::: RECORDED DATA

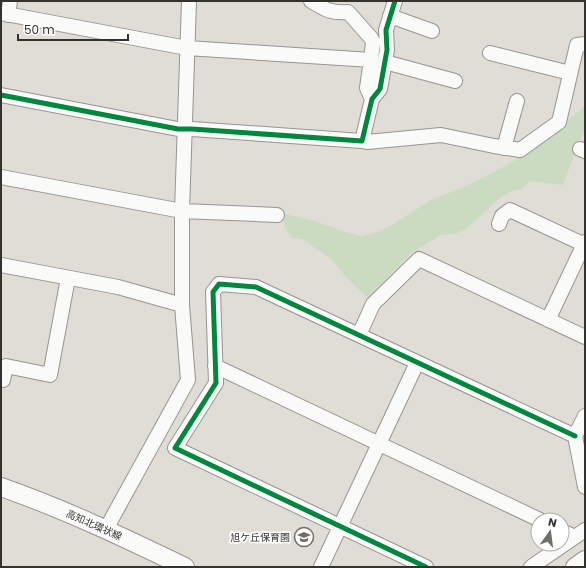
<svg xmlns="http://www.w3.org/2000/svg" width="586" height="568" font-family="Poppins,'Noto Sans JP',sans-serif">
	<style>
		.green { fill: #cbdbc1 }
		.lines { fill: none; stroke-linecap: round; stroke-linejoin: round }
		.minor-casing { stroke: #969590; stroke-width: 16 }
		.major-casing { stroke: #969590; stroke-width: 20 }
		.minor { stroke: #fafaf9; stroke-width: 14 }
		.major { stroke: #fafaf9; stroke-width: 18 }
		.cycleway-casing { stroke: #fff; stroke-width: 8 }
		.cycleway { stroke: #00873e; stroke-width: 5 }
		.labels { text-anchor: middle; dominant-baseline: central; stroke-width: 3.5; stroke-linejoin: round; paint-order: stroke }
		.street-label { font-size: 10px; fill: #33322d; stroke: #fff }
		.poi-label { font-size: 10px; fill: #33322d; stroke: #fff; text-anchor: end }
	</style>
	<rect width="100%" height="100%" fill="#dfddd6"/>
	<path class="green" d="M 585,105 L 585,130 L 578,144 L 563,185 L 530,181 L 523,188 L 510,192 L 501,197 L 465,230 L 454,234 L 441,235 L 411,253 L 368,298 L 347,278 L 330,258 L 302,239 L 292,238 C 287,230 281,224 284,214 L 312,220 L 342,231 L 362,236 L 378,232 L 392,225 L 431,200 L 464,187 L 511,163 L 581,110 Z"/>
	<g class="lines">
		<g class="minor-casing">
			<path id="minor" d="M 311,1 C 326,10 330,13 348,12 L 371,38 L 373,42 L 371,60
				M 1,13 L 187,48 L 371,60 L 367,88 L 372,99
				M 8,15 L 10,1
				M 390,16 L 432,31
				M 490,53 L 570,73
				M 385,62 L 455,81
				M 1,95 L 178,129 L 192,129 L 362,141 L 372,99 L 380,89 L 387,50 L 386,30 L 395,1
				M 362,141 L 367,142 L 441,135 L 494,146 L 520,150 L 559,122 L 577,45 L 585,44
				M 504,148 L 517,101
				M 580,149 L 585,151
				M 1,177 L 182,211 L 277,215
				M 499,224 L 502,216 L 510,210 L 585,245
				M 1,265 L 118,287 L 182,305
				M 548,320 L 585,242
				M 359,335 L 373,304 L 419,259 L 585,337
				M 215,366 L 540,520
				M 3,380 L 6,366 L 50,375 L 68,278
				M 585,416 L 575,436 L 585,487
				M 106,529 L 188,380 L 182,305 L 182,211 L 189,1
				M 562,531 L 575,537
				M 321,567 L 417,363
				M 426,567 L 175,448 L 216,383 L 213,292 L 219,284 L 256,287 L 575,436
				M 531,567 L 585,530"/>
		</g>
		<g class="major-casing">
			<path id="major" d="M 1,487 C 64,509 125,538 185,567
				M 575,567 L 585,560"/>
		</g>
		<use href="#minor" class="minor"/>
		<use href="#major" class="major"/>
		<g class="cycleway-casing">
			<path id="cycleway" d="M 1,95 L 178,129 L 192,129 L 362,141 L 372,99 L 380,89 L 387,50 L 386,30 L 395,1
				M 426,567 L 175,448 L 216,383 L 213,292 L 219,284 L 256,287 L 575,436"/>
		</g>
		<use href="#cycleway" class="cycleway"/>
	</g>
	<defs>
		<g id="school-ring" transform="scale(1)"><circle r="9.5" fill="#fff" stroke="#6f6e68" stroke-width="1.5"/><path d="M0-5L7-2L0 1L-7-2ZM-4 1L0 2.5L4 1V4Q0 6-4 4Z" fill="#6f6e68"/></g>
	</defs>
	<g fill-rule="evenodd">
		<use href="#school-ring" x="304" y="537"/>
	</g>
	<g class="labels">
		<g class="street-label">
			<text transform="translate(94 525) rotate(24)">高知北環状線</text>
		</g>
		<g class="poi-label">
			<text x="290" y="537">旭ケ丘保育園</text>
		</g>
	</g>
	<rect width="586" height="568" fill="none" stroke="#33322d" stroke-width="4"/>
	<g transform="translate(550 532) rotate(14)"><circle r="19" fill="#ffffff" stroke="#adadab"/>
	<path d="M0-3L7 15L0 10L-7 15Z" fill="#6f6e68"/>
	<text y="-6" font-size="11" font-weight="bold" text-anchor="middle" fill="#33322d">N</text>
	</g>
	<path d="M18 34v6h110v-6" fill="none" stroke="#33322d" stroke-width="2"/>
	<text x="24" y="34" font-size="12" fill="#33322d" stroke="#ffffff" stroke-width="3" paint-order="stroke">50 m</text>
</svg>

::::::

• _EXERCISE DESCRIPTION_:
Beginning with the line that contains "M 575,567 L", return every line through the end of the data above, exactly as written.

• _ANSWER SPACE_:
				M 575,567 L 585,560"/>
		</g>
		<use href="#minor" class="minor"/>
		<use href="#major" class="major"/>
		<g class="cycleway-casing">
			<path id="cycleway" d="M 1,95 L 178,129 L 192,129 L 362,141 L 372,99 L 380,89 L 387,50 L 386,30 L 395,1
				M 426,567 L 175,448 L 216,383 L 213,292 L 219,284 L 256,287 L 575,436"/>
		</g>
		<use href="#cycleway" class="cycleway"/>
	</g>
	<defs>
		<g id="school-ring" transform="scale(1)"><circle r="9.5" fill="#fff" stroke="#6f6e68" stroke-width="1.5"/><path d="M0-5L7-2L0 1L-7-2ZM-4 1L0 2.5L4 1V4Q0 6-4 4Z" fill="#6f6e68"/></g>
	</defs>
	<g fill-rule="evenodd">
		<use href="#school-ring" x="304" y="537"/>
	</g>
	<g class="labels">
		<g class="street-label">
			<text transform="translate(94 525) rotate(24)">高知北環状線</text>
		</g>
		<g class="poi-label">
			<text x="290" y="537">旭ケ丘保育園</text>
		</g>
	</g>
	<rect width="586" height="568" fill="none" stroke="#33322d" stroke-width="4"/>
	<g transform="translate(550 532) rotate(14)"><circle r="19" fill="#ffffff" stroke="#adadab"/>
	<path d="M0-3L7 15L0 10L-7 15Z" fill="#6f6e68"/>
	<text y="-6" font-size="11" font-weight="bold" text-anchor="middle" fill="#33322d">N</text>
	</g>
	<path d="M18 34v6h110v-6" fill="none" stroke="#33322d" stroke-width="2"/>
	<text x="24" y="34" font-size="12" fill="#33322d" stroke="#ffffff" stroke-width="3" paint-order="stroke">50 m</text>
</svg>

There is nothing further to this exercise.